- Data extracted from a collection
-- -- --

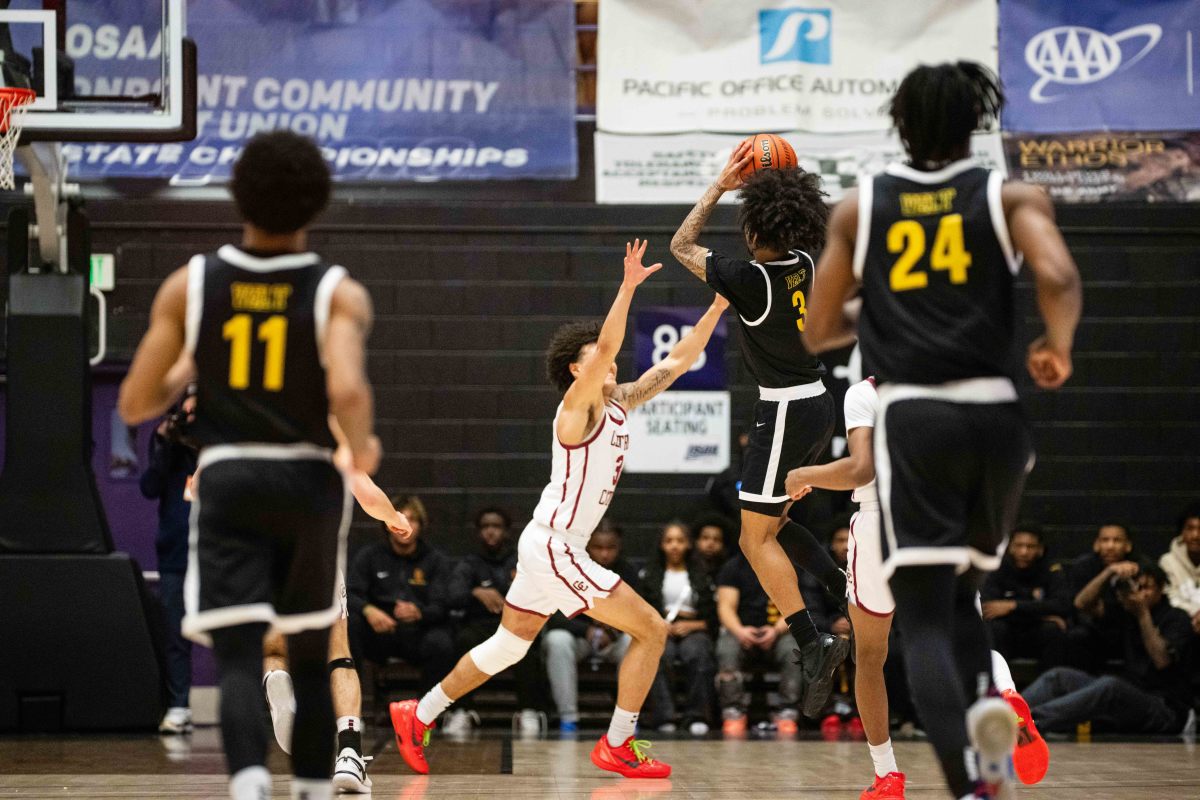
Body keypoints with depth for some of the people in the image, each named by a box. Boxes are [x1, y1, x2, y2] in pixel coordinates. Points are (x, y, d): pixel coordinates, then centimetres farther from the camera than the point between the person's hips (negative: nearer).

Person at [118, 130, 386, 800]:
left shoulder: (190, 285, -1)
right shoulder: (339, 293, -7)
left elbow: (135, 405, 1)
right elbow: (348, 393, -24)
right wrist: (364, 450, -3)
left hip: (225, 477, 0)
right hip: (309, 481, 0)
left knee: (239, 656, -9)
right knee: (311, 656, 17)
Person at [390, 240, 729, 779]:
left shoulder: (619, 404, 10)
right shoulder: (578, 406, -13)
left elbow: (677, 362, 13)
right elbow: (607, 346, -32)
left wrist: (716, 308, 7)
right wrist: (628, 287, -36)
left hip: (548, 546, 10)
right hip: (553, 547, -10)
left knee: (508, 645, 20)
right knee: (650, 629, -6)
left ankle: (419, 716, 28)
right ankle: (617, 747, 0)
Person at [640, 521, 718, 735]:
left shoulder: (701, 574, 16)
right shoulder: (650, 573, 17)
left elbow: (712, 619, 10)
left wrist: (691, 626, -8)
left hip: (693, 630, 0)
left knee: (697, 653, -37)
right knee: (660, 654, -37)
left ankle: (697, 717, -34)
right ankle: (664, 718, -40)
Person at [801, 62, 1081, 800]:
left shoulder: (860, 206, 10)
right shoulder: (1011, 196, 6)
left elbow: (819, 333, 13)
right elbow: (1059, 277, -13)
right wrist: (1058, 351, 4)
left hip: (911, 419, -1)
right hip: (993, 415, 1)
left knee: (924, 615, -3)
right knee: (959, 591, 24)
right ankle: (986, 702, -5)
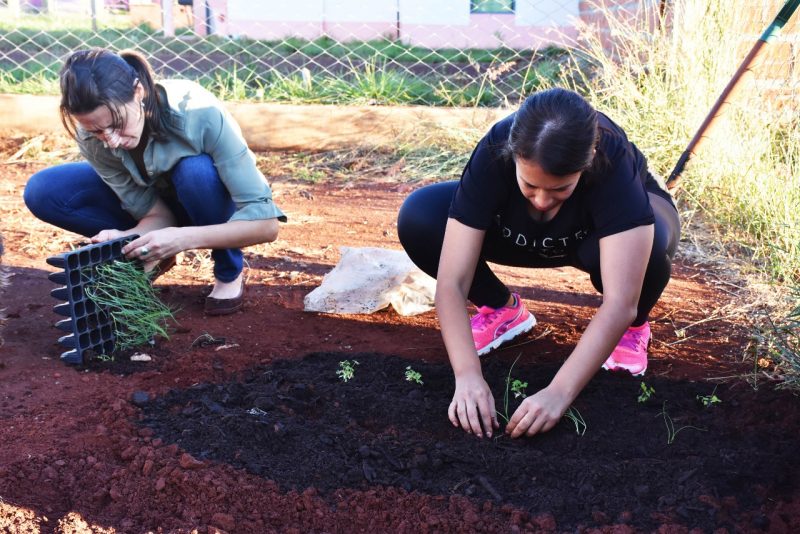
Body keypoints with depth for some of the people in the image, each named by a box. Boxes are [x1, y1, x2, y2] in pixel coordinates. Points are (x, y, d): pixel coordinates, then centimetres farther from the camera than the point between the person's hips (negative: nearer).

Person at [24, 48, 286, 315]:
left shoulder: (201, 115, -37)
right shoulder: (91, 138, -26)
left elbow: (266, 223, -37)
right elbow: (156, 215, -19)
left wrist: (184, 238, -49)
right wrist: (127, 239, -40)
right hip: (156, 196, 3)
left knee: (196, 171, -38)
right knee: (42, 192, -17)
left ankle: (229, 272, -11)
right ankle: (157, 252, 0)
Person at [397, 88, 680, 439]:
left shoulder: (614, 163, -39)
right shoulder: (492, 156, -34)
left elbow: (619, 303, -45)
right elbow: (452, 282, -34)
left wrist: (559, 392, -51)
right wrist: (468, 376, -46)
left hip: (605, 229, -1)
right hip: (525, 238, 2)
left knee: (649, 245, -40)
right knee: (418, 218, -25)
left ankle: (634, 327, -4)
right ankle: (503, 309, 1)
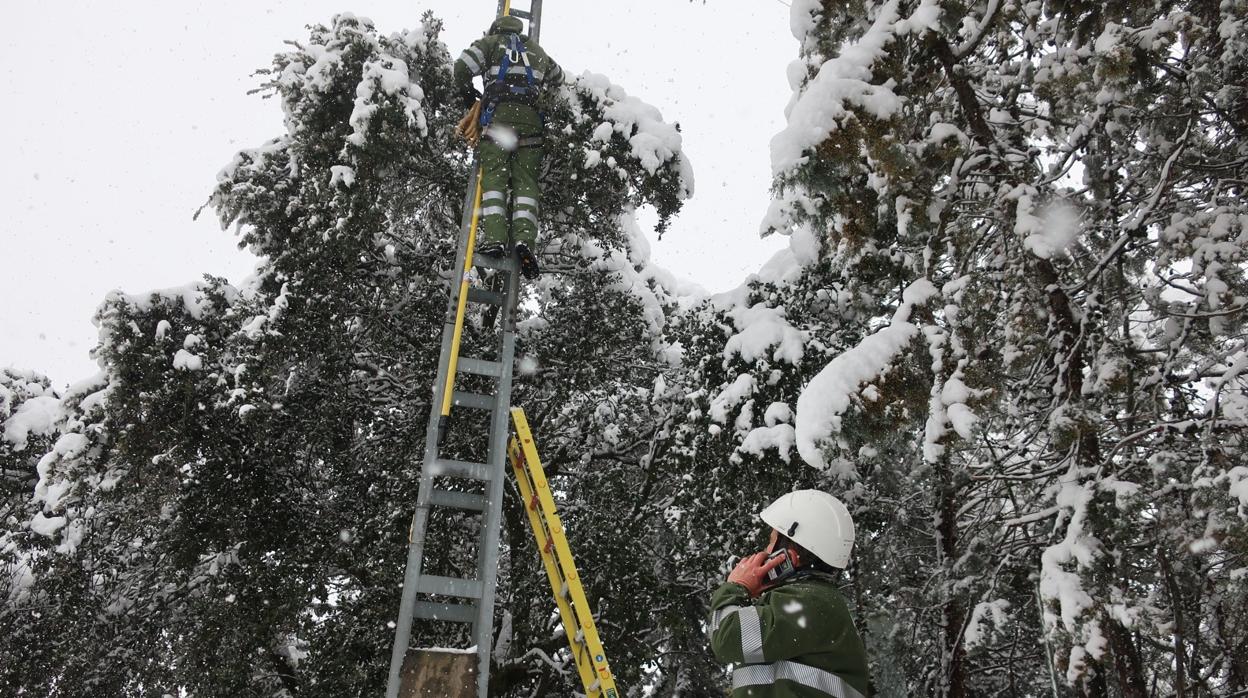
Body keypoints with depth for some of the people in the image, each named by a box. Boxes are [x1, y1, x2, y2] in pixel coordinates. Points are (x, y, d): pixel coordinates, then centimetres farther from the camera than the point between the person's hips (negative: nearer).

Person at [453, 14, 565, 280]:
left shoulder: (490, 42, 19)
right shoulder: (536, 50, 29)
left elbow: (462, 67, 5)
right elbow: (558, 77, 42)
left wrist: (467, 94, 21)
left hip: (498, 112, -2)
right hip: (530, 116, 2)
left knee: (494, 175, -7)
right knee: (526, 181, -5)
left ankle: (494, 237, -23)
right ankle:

-- -- --

- YOUR ASSIGNMENT
Rewrite the lines starting at the beginning of the items and ending at the line containing "right knee: (311, 656, 17)", changing "knee" to "kneecap" and keeping everything else the same. Omit the pictures.

- ANSWER BOX
Body keypoints with depth for some of the people in the image, each named by a box. Boxes are [x1, y1, x2, y2] in pixel coordinates. Points are (x, y, d): pixel coordinates, then centimetres farther from the camera than the point between the person's hips (negative: nearer).

Person at [118, 130, 386, 800]:
left shoulder: (190, 285, -1)
right shoulder: (339, 293, -7)
left elbow: (135, 405, 1)
right elbow: (348, 393, -24)
right wrist: (364, 450, -3)
left hip: (225, 477, 0)
right hip: (309, 481, 0)
left kneecap: (239, 656, -9)
right kneecap: (311, 656, 17)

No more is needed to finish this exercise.